Había llegado el momento, era la hora, no podía pasar un año más. Contó de nuevo las provisiones. Repasó el estado de cada una de las partes del barco. Esta vez recién carenado, recién pintado, brújula nueva, no podía faltar nada. Se miró en el espejo antes de salir de casa, por última vez. Vio a alguien joven, lleno de ilusión, de fuerza, de sueños. Intentó imaginar cómo sería su reflejo a la vuelta. Con el pelo más largo, dorado por el sol y el salitre. Quizás con alguna cicatriz. Volvió a mirarse a los ojos, y vio el miedo, vio la angustia. Cerró los ojos. Todo se volvió negro. Respiró hondo, y al soltar el aire imaginó que estaba en su barco, y que con el aire que exhalaba de sus pulmones era capaz de moverlo. Volvió a abrir los ojos y vio de nuevo al joven en el espejo. Su reflejo.

Cruzó las crujientes tablas del pantalán cargado con el último petate de provisiones y utensilios. De un bote se subió al velero y éste le respondió con un balanceo de bienvenida. Unas notas alegres que surcaban el ambiente, provenientes de la banda municipal, amenizaban la despedida. “Y recuerda” escuchó de pronto, era la voz de su padre que estaba en el pantalán, “no te desesperes si al principio te cuesta salir de la bahía, es por la corriente del cabo, ya lo sabes. Después cruzarás el estrecho, es una zona complicada y es posible que haya tormenta. Si eres capaz de aguantar un par de meses, después ya vendrá la calma, y ahí todo dependerá de ti.” Se fundieron en un abrazo. “Suerte, y siempre la vista hacia adelante”.

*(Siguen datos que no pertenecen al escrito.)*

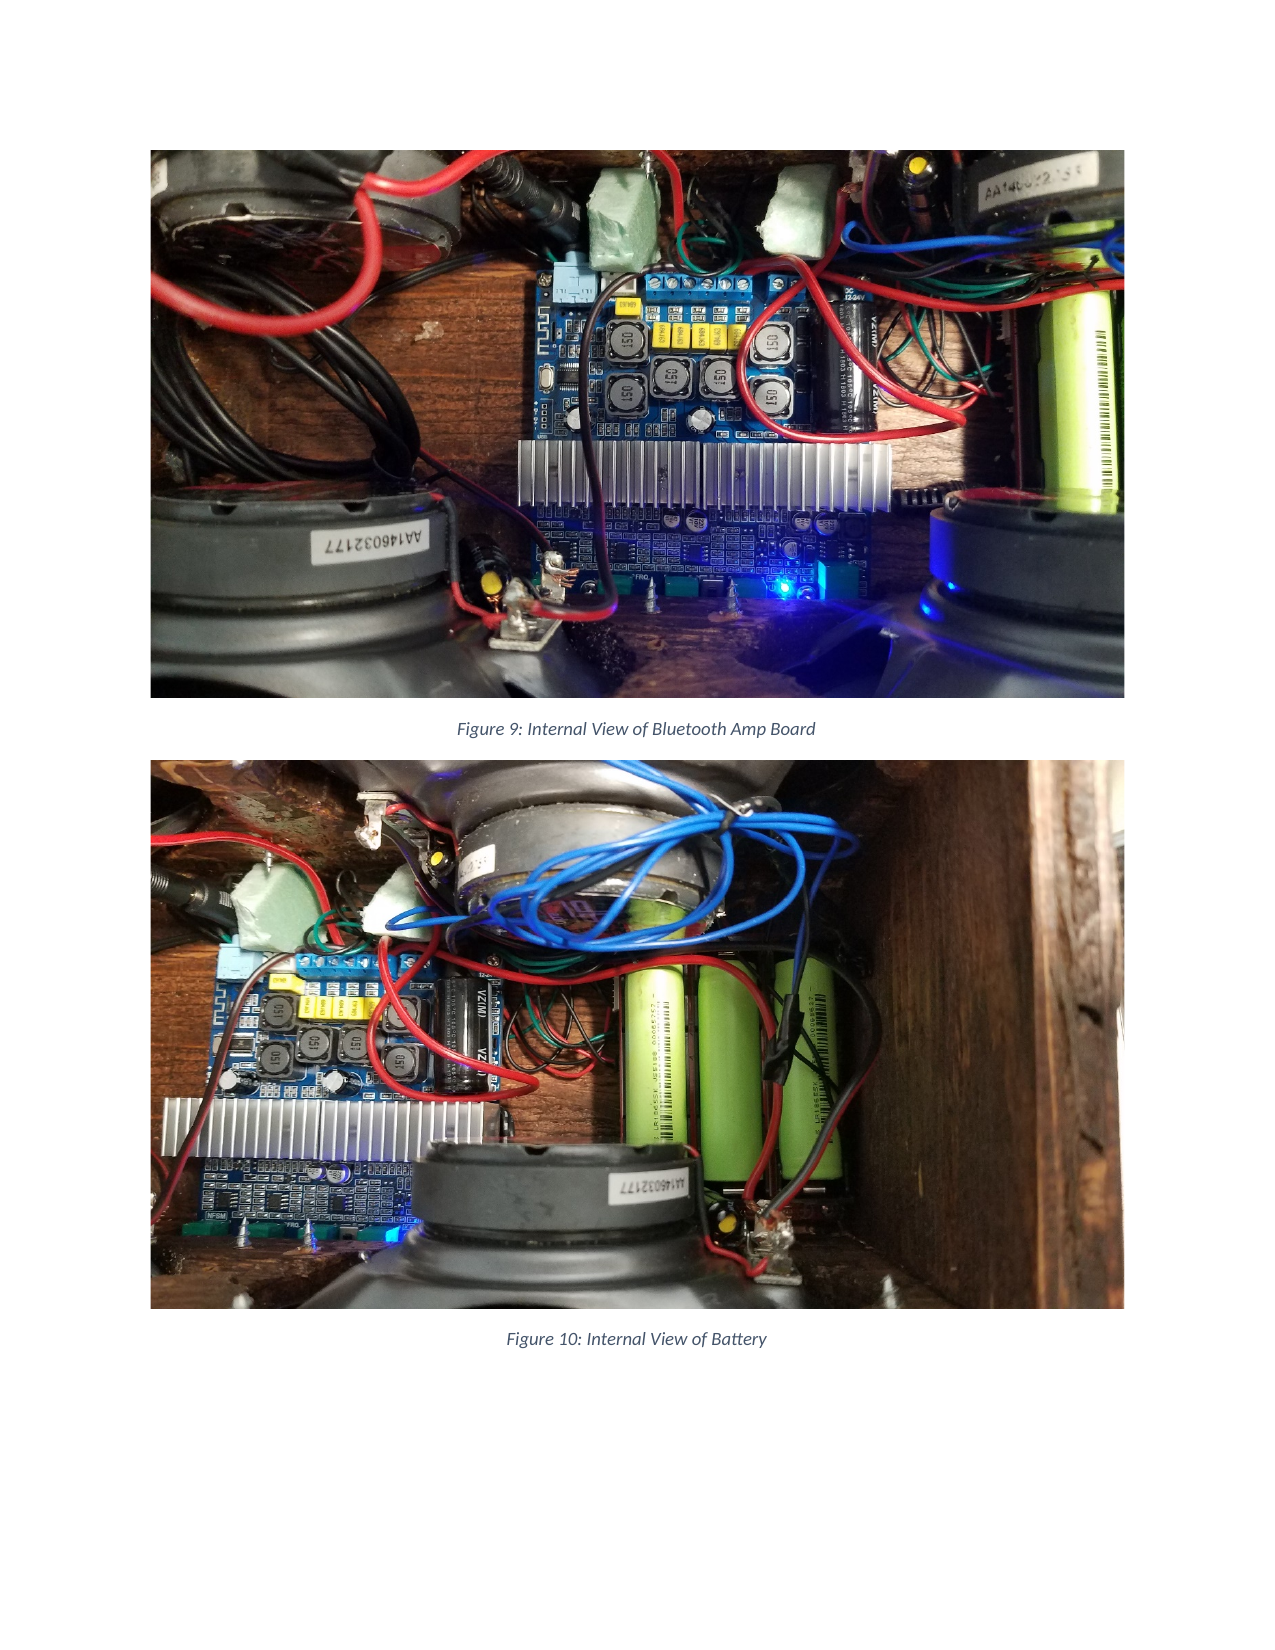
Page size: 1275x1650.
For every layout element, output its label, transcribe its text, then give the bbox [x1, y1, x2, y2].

picture [150, 760, 1125, 1309]
text Figure 9: Internal View of Bluetooth Amp Board [150, 717, 1125, 740]
picture [150, 150, 1125, 698]
text Figure 10: Internal View of Battery [150, 1327, 1125, 1350]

De pronto, se elevó por encima de sus cabezas el seseante cohete para desintegrarse en un sonoro estallido. Marcaba la hora de partir. Tensó los cabos y escotas correspondientes. Comprobó el estado de la mar y la dirección del viento. Izó la mayor y el foque, y notó cómo las lonas empezaban a hincharse. Puso la mano en la caña del timón y comenzó a temblar. Su padre soltó el amarre. Sabía que él lo soltaría, pero no miró atrás para comprobarlo. Notó cómo se deslizaba suave sobre el agua. Como el ladrón perfecto de guante blanco. Había llegado la hora de tomar decisiones, de seguir un rumbo. De ir a la popa de otro navegante, dejarse llevar por la corriente, de no alejarse demasiado de la costa, de no perder de vista su pueblo. O bien de poner rumbo hacia el horizonte, ir de frente a la tempestad, plantarle cara a la vida, tomar sus propias decisiones, asumir sus errores, arriesgar por rutas desconocidas, no ser un vulgar navegante, ser “el navegante”, el navegante que regresa triunfante con la cabeza bien alta, el que está orgulloso de lo que ha hecho. 

Todos navegaban rumbo sudeste. Sabía que esa dirección les llevaba a otro pueblo pesquero cercano, seguramente pensaban pasar allí la noche. De pronto un escalofrío le pasó por la espalda. Sabía que ese no era su lugar. No quería pertenecer a “la flota”. Su rumbo iba a ser diferente y lo iba a marcar él desde el principio, así que empujó la caña pasando por debajo de la botavara. Había una nube negra en el horizonte y ese era su destino. Muchos pensaron que estaba loco, que para qué arriesgar tan pronto. Todos desconocían qué había detrás de aquella tormenta y el único que al final lo supo fue él.